La bizarrerie de ce clavier explique sans doute à elle seule l’insuccès du Dell XPS 11, même si l’on pourrait pointer du doigt toute une liste de petits détails agaçants. Le peu de ports qu’il intègre sont positionnés à l’envers ; le bouton d’allumage est difficile à actionner puisqu’il est placé sur la tranche la plus fine ; le témoin du chargeur n’est pas un témoin de charge puisqu’il s’allume dès que le chargeur est branché au secteur ; les haut-parleurs sont puissants mais ne serviront qu’aux conversations Skype ; et bon sang, quitte à coller ces foutus autocollants Intel Inside, autant ne pas les coller n’importe comment !
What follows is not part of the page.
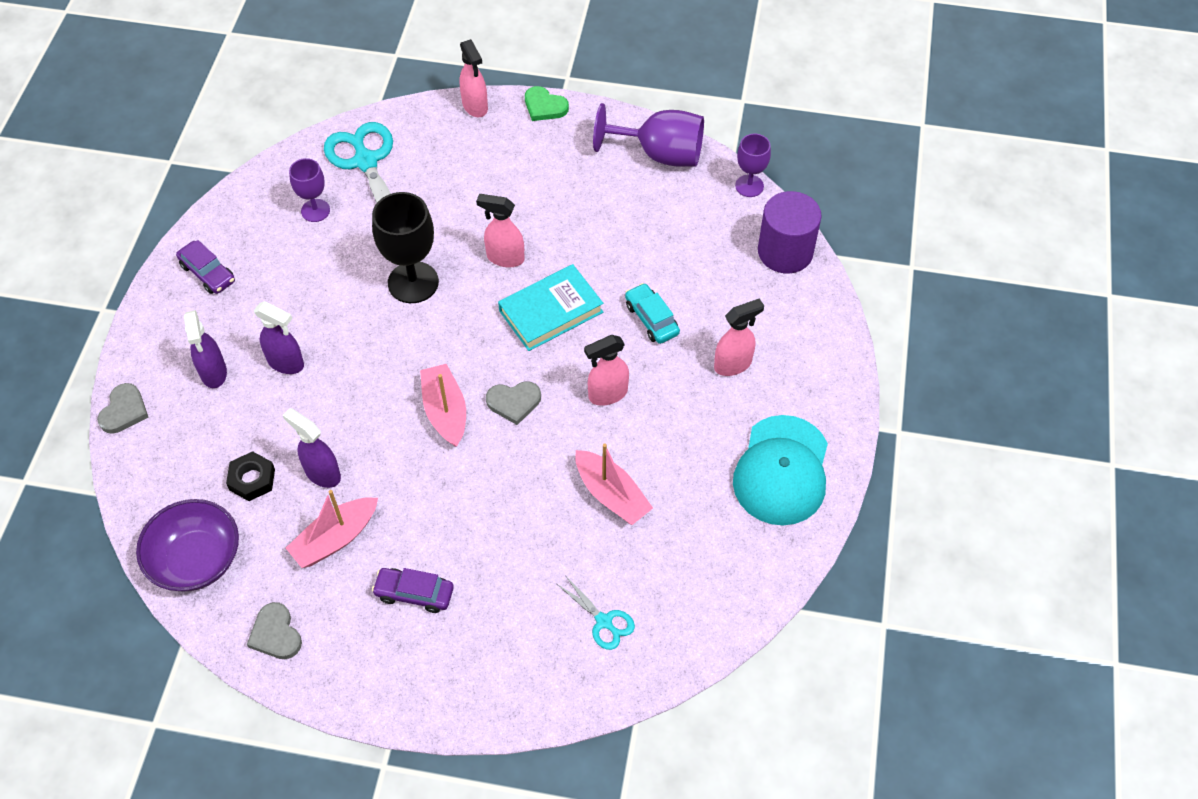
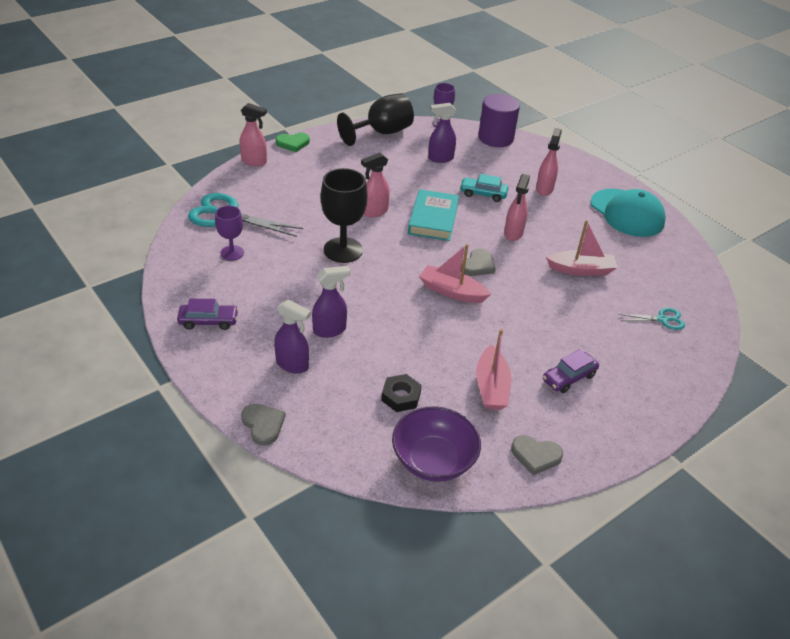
camera: 50 degrees left, 15 degrees down
(322, 473) = (435, 364): purple spray bottle -> purple spray bottle (440, 158)
(660, 154) = (382, 133): purple goblet -> black goblet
Le bouton d'allumage, qui fait aussi office de diode de statut. L'autocollant Intel Inside, à l'arrière-plan, est collé de travers sur notre exemplaire de test. Heureusement qu'on peut l'enlever ! Le point noir sur le bord chromé n'est pas une rayure, mais un reflet.
Le bouton d'allumage, qui fait aussi office de diode de statut. L'autocollant Intel Inside, à l'arrière-plan, est collé de travers sur notre exemplaire de test. Heureusement qu'on peut l'enlever ! Le point noir sur le bord chromé n'est pas une rayure, mais un reflet.
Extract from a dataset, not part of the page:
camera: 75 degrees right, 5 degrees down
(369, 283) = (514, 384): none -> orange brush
Reste que la charnière orientable, qui n’a pas perdu de sa fermeté après quelques semaines d’utilisation, rachète ces petites contrariétés. Le XPS 11 n’est pas la tablette la plus légère du marché, mais ce « mode » permet de lire confortablement au fond du canapé. Le « mode tablette verticale » est plus convaincant : il permet de regarder un film dans son lit sans obstruer les ventilateurs et donc sans faire chauffer la machine.
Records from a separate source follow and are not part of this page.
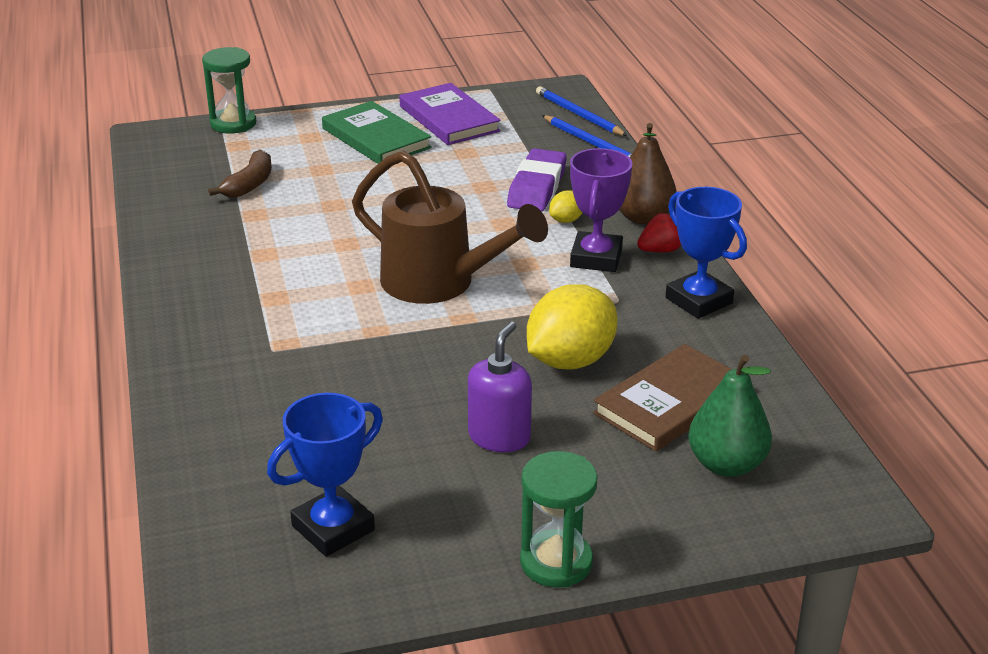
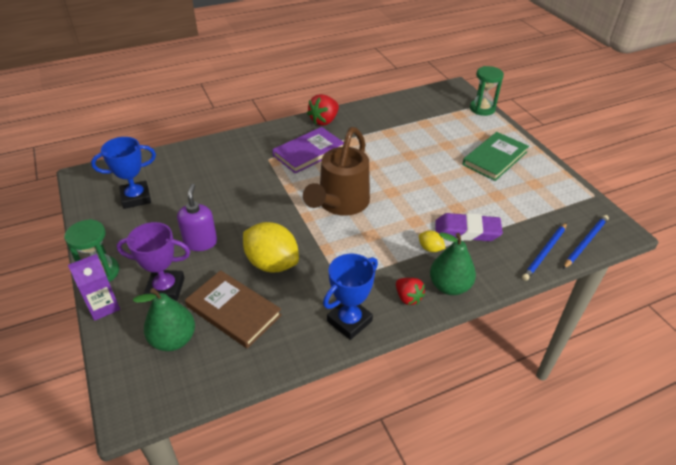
camera: 80 degrees right, 10 degrees up
(175, 277) = (324, 121): none -> red strawberry
(249, 184) = (419, 125): brown banana -> none
(333, 528) = (136, 198): blue trophy -> blue trophy turned 60 degrees counterclockwise
(449, 119) = (538, 183): purple book -> purple book (308, 152)
(499, 437) = (200, 242): purple soap dispenser -> purple soap dispenser turned 105 degrees counterclockwise
(596, 258) = (388, 266): purple trophy -> purple trophy (165, 288)
(642, 217) = (449, 286): brown pear -> green pear
(646, 551) = (103, 306): none -> purple carton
Le (très pratique) mode « tablette verticale ».
Le (très pratique) mode « tablette verticale ».

Ce que le Dell XPS 11 peut révéler des choix d’Apple

Ce ne sont pas des fonctions renversantes, ou alors seulement au sens propre du terme, mais elles n’en demeurent pas moins appréciables. L’approche d’Apple — un appareil avec une interface pour un contexte d’utilisation — a prouvé son efficacité, mais celle de Microsoft n’est pas totalement stupide… à condition que le matériel la soutienne. Et le Dell XPS 11 la soutient : ce n’est ni la meilleure tablette ni le meilleur ultrabook, mais il est assez convaincant dans les deux cas.

Et le « mode tablette ».
Et le « mode tablette ».

De manière générale, il montre les progrès effectués par les quelques fabricants de PC qui ont su éviter la faillite, sous la pression d’Apple et avec le soutien d’Intel. Mais il montre aussi à quel point le MacBook Air a marqué cette décennie : on compare des machines flambant neuves à un ordinateur conçu il y a cinq ans. Un ordinateur qui est sans doute en fin de cycle, et dont le remplaçant pourrait peut-être avoir des points en commun avec ce Dell XPS 11.

À cet égard, le choix d’un processeur extreme low-power est très intéressant : conçu par Intel pour les ultrabooks, il permet au Dell XPS 11 de tenir près de 6 heures sur une charge, et de le faire dans un silence absolu. À peine la machine devient-elle tiède lorsqu’on la pousse dans ses derniers retranchements, et il faut poser l’oreille sur la charnière pour confirmer la présence de ventilateurs.

La rumeur d’un MacBook Air dépourvu de ventilateurs est plausible : à puissance presque équivalente à celle des processeurs ultra low-power, les processeurs extreme low-power consomment et dégagent beaucoup moins. Mais ce MacBook Air sans ventilateurs pourrait aussi posséder un processeur ARM : en théorie, l’Apple A8X est aussi performant que le Core i5-4210Y. Et il serait étonnant qu’il ne dispose pas d’un écran Retina, alors que le XPS 11 est d’une fluidité exemplaire malgré sa puce graphique anémique.

Les moqueries de Tim Cook sont peut-être à prendre comme celles de Steve Jobs : Apple ne commercialisera sans doute jamais d’« hybrides », mais elle viendra sûrement les concurrencer plus directement. Sera-ce avec un « iPad Pro » dont la puissance sera mieux exploitée qu’elle ne l’est aujourd’hui ? Sera-ce avec un tout nouveau MacBook Air qui se distinguera par son écran, son clavier ou son trackpad ?

Impossible de le dire, mais les « toasters-réfrigérateurs » comme le Dell XPS 11 montrent qu’Apple n’est pas en manque de concepts, matériaux et technologies à exploiter.